En parallèle de cela, l’arrivée du PC dans les foyers a permis à la figure du geek déjà présente dans les romans de SF de se déployer et les adolescents garçons se la sont rapidement appropriée. Phénomène auquel s’ajoute des stéréotypes véhiculés par le marketing qui faisait du PC un outil de l’homme moderne. Peu à peu un prestige autour du métier s’est construit, les filles en ont été exclues très rapidement.

D’autre part, il faut noter que beaucoup de pays ont décidé de lier l’enseignement de l’informatique aux mathématiques, renforçant le discours sur une « masculinité » de la discipline. Les pays européens tels que l’Italie qui avaient fait le choix de le relier à une matière plus littéraire (philosophie ou linguistique) ont d’ailleurs mieux résisté que les autres à la masculinisation de la profession.

Les pays du Moyen Orient ou de l’Asie qui n’ont pas eu cette construction occidentale de l’imaginaire informatique ont encore aujourd’hui des promotions féminines (Iran, Malaisie, etc.) et c’est d’ailleurs ces jeunes femmes qui contribuent à la féminisation des cursus… occidentaux !

Vous enseignez la pédagogie de l’égalité, pouvez-vous nous dire en quoi cela consiste ?

Cette pédagogie de sensibilisation des enseignants est mise en place dans le canton de Genève. C’est une convergence à la fois de volontés – une mobilisation féministe sans faille, un doyen qui s’est déclaré féministe et une volonté politique affirmée – et la mise en place d’un institut de formation des enseignants. Pour valider leur diplôme ils doivent suivre mon enseignement qui les sensibilise à plusieurs points « d’appels » : 1. l’autorité des enseignants : les hommes ont-ils une autorité « naturelle » ? 2. La violence sexiste et hétérosexiste à l’école 3. Avantages et inconvénients de la mixité. Je remarque une vraie appétence pour ces sujets car de nombreux enseignants qui suivaient la formation parce qu’elle était obligatoire, prennent des modules complémentaires optionnels.

Les enseignants sont ainsi sensibilisés et promeuvent un modèle égalitaire. On ne peut pas demander aux élèves d’avoir un comportement idéal si les enseignants ne montrent pas l’exemple et ce tout au long de l’année. Les semaines de l’égalité si elles ne s’inscrivent pas dans une volonté sur le long terme de promouvoir ces valeurs sont sans effet.

Vous êtes présidente de l’ARGEF, l’association de recherche sur le genre en éducation et formation et cofondatrice de la revue GEF : Genre, éducation, formation. Qu’est ce exactement que l’ARGEF ?

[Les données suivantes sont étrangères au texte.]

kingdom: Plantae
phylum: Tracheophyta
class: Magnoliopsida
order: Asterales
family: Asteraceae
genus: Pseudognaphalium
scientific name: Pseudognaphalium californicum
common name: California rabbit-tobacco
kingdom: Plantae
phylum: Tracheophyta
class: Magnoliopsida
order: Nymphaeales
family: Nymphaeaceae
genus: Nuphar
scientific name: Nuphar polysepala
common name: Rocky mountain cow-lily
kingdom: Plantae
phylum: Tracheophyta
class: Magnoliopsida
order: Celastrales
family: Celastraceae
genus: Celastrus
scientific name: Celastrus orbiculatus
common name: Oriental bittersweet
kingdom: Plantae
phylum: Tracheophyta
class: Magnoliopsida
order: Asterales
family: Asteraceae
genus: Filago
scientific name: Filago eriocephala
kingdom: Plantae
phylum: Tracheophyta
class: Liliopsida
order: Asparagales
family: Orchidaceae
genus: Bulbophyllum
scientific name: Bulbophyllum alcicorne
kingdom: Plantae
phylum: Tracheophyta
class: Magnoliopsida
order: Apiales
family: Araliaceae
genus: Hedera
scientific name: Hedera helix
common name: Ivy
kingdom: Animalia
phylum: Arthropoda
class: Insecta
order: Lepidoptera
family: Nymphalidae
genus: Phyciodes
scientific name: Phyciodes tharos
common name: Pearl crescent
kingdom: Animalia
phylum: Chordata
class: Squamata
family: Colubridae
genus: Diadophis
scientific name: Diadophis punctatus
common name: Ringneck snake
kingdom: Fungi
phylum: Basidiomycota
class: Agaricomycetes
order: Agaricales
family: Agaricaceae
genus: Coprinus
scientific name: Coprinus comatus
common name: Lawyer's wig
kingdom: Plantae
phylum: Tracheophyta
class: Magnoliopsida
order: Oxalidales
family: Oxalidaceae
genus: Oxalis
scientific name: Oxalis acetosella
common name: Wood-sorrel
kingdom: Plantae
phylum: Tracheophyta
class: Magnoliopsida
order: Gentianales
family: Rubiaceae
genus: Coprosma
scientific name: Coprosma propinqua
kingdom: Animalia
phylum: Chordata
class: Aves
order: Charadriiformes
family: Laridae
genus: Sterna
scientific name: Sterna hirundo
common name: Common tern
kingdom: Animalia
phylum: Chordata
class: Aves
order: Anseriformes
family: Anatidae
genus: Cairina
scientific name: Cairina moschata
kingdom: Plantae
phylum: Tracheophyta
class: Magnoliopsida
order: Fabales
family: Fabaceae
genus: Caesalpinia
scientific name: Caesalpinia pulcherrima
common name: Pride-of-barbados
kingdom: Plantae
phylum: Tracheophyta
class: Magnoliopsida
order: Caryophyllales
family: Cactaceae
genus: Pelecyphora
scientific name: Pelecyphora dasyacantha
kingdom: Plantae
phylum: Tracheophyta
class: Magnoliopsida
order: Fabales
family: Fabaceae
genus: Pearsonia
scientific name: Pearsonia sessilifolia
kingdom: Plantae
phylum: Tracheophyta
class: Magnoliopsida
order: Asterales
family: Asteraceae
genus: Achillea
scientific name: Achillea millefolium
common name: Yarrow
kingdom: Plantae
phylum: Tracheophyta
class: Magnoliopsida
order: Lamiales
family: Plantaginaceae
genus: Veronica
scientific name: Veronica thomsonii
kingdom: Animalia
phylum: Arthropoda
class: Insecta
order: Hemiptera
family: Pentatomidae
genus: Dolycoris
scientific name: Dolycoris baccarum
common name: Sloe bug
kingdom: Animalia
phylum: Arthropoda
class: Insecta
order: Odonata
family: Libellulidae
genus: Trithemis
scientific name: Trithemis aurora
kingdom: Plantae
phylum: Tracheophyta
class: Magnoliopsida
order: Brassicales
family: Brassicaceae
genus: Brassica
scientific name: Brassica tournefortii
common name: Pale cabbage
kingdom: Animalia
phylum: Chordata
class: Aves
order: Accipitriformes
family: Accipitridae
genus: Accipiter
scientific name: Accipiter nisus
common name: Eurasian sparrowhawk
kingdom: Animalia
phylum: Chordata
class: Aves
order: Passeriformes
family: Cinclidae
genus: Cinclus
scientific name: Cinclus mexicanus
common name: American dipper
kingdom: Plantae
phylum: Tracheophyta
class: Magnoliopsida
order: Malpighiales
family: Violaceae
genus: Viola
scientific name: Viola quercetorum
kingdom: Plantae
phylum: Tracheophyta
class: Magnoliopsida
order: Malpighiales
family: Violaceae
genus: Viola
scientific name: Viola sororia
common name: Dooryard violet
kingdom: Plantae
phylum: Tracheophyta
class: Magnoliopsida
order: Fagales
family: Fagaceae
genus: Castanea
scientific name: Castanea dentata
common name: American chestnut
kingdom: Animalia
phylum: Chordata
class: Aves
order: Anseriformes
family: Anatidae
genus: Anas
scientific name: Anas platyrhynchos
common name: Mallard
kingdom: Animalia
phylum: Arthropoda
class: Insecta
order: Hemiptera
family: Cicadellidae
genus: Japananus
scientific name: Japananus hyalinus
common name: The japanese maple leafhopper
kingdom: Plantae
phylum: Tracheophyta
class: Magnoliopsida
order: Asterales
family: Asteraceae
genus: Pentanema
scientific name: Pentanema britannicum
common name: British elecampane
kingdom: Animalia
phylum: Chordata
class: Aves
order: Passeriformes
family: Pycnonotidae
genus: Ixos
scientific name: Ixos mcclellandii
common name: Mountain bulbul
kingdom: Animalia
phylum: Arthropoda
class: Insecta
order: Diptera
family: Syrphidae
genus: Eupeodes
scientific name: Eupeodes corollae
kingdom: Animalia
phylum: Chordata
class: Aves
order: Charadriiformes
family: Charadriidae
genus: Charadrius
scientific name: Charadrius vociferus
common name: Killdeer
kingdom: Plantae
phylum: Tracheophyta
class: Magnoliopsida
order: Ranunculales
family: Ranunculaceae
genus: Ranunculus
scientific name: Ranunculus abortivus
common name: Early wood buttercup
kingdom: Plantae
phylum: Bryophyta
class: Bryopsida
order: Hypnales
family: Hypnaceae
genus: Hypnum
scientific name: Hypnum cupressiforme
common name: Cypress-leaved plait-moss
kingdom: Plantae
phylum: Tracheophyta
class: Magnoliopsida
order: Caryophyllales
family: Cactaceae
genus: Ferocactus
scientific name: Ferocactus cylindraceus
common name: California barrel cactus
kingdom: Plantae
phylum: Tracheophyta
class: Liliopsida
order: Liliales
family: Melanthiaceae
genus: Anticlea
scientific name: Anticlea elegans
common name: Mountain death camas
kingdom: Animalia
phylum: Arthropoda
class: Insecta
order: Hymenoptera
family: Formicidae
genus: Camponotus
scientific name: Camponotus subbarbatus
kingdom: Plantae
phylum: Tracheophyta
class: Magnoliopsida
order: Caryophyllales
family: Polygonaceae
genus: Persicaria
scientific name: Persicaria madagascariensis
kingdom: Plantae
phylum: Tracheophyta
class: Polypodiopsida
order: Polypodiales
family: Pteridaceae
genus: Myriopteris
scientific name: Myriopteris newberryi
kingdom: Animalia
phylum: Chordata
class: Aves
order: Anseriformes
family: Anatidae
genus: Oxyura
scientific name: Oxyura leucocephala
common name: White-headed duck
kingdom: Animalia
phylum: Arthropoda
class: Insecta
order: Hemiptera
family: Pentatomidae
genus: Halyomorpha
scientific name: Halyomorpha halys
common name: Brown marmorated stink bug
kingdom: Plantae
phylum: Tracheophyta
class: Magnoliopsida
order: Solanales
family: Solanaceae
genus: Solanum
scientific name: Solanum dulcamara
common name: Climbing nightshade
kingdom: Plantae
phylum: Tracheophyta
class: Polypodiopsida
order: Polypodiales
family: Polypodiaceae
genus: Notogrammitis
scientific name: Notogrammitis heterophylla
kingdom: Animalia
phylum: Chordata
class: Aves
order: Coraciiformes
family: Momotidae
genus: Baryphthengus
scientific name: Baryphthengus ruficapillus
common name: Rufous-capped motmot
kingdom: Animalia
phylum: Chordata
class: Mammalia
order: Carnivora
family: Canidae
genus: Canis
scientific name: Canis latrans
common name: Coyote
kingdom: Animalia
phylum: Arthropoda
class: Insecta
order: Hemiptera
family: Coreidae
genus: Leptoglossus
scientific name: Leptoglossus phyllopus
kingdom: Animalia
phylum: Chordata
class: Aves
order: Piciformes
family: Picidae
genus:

La création de cette association part d’un constat : beaucoup de professionnels et de chercheurs travaillent sur le genre mais ils n’avaient pas de liens. Cette association et la revue GEF (première revue francophone sur ces questions de genres) permettent d’échanger sur les pratiques et les travaux.

Interview réalisée pour Les Femmes de l’Enseignement Supérieur et de la Recherche.